**資料抜粋:**
------------------------------

MAYDAYの歴史 116年前に始まる8時間労働制


(メーデーの起源)

 メーデーは、今から116年前の1886年(明治19年)5月1日に、アメリカの労働者と労働組合が8時間労働制を要求してストライキに立ち上がったことが起源である。シカゴ、ニューヨーク、ボストンなど1.5万を越える工場の労働者38万人以上がストライキに入った。10数時間を越える長時間労働に苦しめられていた労働者が「仕事に8時間を、休息に8時間を、おれたちがやりたいことに8時間を!」(「8時間労働の歌」)を歌い、8時間労働靴や8時間労働帽子などのグッズを身に着けてアピールした。その結果、20万人あまりの労働者が8時間労働制をかちとった。
 しかし、資本家は8時間労働制が広がることを恐れ、権力をつかって反撃にでた。2日後の5月3日にシカゴの機械労働者4人が警察官に射殺され、翌4日にはヘイマーケット広場で労働者の集会に何者かが爆弾を投げ込む事件まで起きた。これを契機にデッチ上げ事件が次々にねつ造され、労働組合指導部を犯人にしたて絞死刑にした他、多数を投獄するなど大弾圧を加え、巧みに世論を操作し労働組合を孤立させながら、八時間労働制の約束を次々廃棄していった。

------------------------------

**データ抜粋:**
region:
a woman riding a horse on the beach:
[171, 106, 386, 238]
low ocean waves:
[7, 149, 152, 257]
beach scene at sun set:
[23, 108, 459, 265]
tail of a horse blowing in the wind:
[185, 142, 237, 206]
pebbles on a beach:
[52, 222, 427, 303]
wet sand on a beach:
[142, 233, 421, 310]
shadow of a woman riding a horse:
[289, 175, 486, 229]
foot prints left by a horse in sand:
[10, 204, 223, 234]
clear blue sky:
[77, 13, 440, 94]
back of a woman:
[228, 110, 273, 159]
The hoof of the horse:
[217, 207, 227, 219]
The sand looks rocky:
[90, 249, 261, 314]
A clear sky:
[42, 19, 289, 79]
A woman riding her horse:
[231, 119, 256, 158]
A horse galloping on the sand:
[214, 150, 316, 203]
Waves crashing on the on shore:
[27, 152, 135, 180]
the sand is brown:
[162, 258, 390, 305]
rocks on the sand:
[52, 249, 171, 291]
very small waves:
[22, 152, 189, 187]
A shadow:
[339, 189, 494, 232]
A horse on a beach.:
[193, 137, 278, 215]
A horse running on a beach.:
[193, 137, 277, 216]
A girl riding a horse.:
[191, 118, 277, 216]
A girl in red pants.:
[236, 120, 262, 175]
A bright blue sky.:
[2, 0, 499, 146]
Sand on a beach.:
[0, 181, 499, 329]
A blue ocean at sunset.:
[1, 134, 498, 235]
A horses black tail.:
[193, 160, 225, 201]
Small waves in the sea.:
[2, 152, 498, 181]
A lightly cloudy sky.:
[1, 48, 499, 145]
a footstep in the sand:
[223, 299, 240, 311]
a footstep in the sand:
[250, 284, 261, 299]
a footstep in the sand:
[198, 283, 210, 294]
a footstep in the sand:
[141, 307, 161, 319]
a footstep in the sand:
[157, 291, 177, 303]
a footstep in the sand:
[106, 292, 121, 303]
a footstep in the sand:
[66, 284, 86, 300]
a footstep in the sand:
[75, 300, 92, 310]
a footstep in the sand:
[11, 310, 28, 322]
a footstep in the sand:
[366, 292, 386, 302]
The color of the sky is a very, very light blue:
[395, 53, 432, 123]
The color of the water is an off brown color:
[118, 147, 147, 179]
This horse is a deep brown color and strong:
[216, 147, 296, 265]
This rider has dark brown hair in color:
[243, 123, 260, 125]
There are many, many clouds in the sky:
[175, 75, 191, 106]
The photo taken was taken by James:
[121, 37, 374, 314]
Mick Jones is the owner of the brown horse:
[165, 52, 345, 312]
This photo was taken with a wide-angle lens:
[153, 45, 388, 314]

------------------------------

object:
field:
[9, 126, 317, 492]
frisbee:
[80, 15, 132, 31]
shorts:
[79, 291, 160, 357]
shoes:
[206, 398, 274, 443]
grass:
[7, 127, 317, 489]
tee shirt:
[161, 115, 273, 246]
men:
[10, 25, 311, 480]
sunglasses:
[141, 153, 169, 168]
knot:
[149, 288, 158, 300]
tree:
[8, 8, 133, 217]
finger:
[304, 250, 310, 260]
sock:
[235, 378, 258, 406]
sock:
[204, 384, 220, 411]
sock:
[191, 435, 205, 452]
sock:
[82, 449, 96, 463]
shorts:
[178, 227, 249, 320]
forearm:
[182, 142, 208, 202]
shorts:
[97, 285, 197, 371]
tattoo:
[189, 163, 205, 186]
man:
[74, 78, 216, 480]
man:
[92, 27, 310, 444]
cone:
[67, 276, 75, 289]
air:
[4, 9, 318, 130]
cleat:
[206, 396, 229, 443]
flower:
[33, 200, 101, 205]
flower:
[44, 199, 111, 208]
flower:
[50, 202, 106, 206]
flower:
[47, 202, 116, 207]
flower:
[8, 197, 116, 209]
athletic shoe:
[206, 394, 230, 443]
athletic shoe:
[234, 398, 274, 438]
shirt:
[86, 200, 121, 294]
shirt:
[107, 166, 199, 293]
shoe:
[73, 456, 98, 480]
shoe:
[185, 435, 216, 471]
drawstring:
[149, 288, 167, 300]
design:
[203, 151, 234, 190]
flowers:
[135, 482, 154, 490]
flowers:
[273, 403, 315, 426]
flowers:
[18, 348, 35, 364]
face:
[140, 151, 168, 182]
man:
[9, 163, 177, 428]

------------------------------

**作業指示 1:**
メーデーの起源についての文章を読み、次の問いに答えなさい。
(a) 1886年5月1日にストライキに入った労働者は何人以上か。
(b) 8時間労働制をかちとった労働者はおよそ何人か。
(c) 5月4日に労働者の集会に爆弾が投げ込まれた場所はどこか。
**作業指示 2:**
メーデーの起源についての文章の「メーデーは、今から116年前」から「の約束を次々廃棄していった。」までを、両端を含めて書き写し、「警察官」を「警官隊」に書き換えなさい。
**作業指示 3:**
メーデーの起源についての文章に出てくる都市名をすべて挙げなさい。

**解答例 1:**
(a) 38万人以上
(b) 20万人あまり
(c) ヘイマーケット広場

**解答例 2:**
メーデーは、今から116年前の1886年(明治19年)5月1日に、アメリカの労働者と労働組合が8時間労働制を要求してストライキに立ち上がったことが起源である。シカゴ、ニューヨーク、ボストンなど1.5万を越える工場の労働者38万人以上がストライキに入った。10数時間を越える長時間労働に苦しめられていた労働者が「仕事に8時間を、休息に8時間を、おれたちがやりたいことに8時間を!」(「8時間労働の歌」)を歌い、8時間労働靴や8時間労働帽子などのグッズを身に着けてアピールした。その結果、20万人あまりの労働者が8時間労働制をかちとった。
 しかし、資本家は8時間労働制が広がることを恐れ、権力をつかって反撃にでた。2日後の5月3日にシカゴの機械労働者4人が警官隊に射殺され、翌4日にはヘイマーケット広場で労働者の集会に何者かが爆弾を投げ込む事件まで起きた。これを契機にデッチ上げ事件が次々にねつ造され、労働組合指導部を犯人にしたて絞死刑にした他、多数を投獄するなど大弾圧を加え、巧みに世論を操作し労働組合を孤立させながら、八時間労働制の約束を次々廃棄していった。

**解答例 3:**
シカゴ、ニューヨーク、ボストン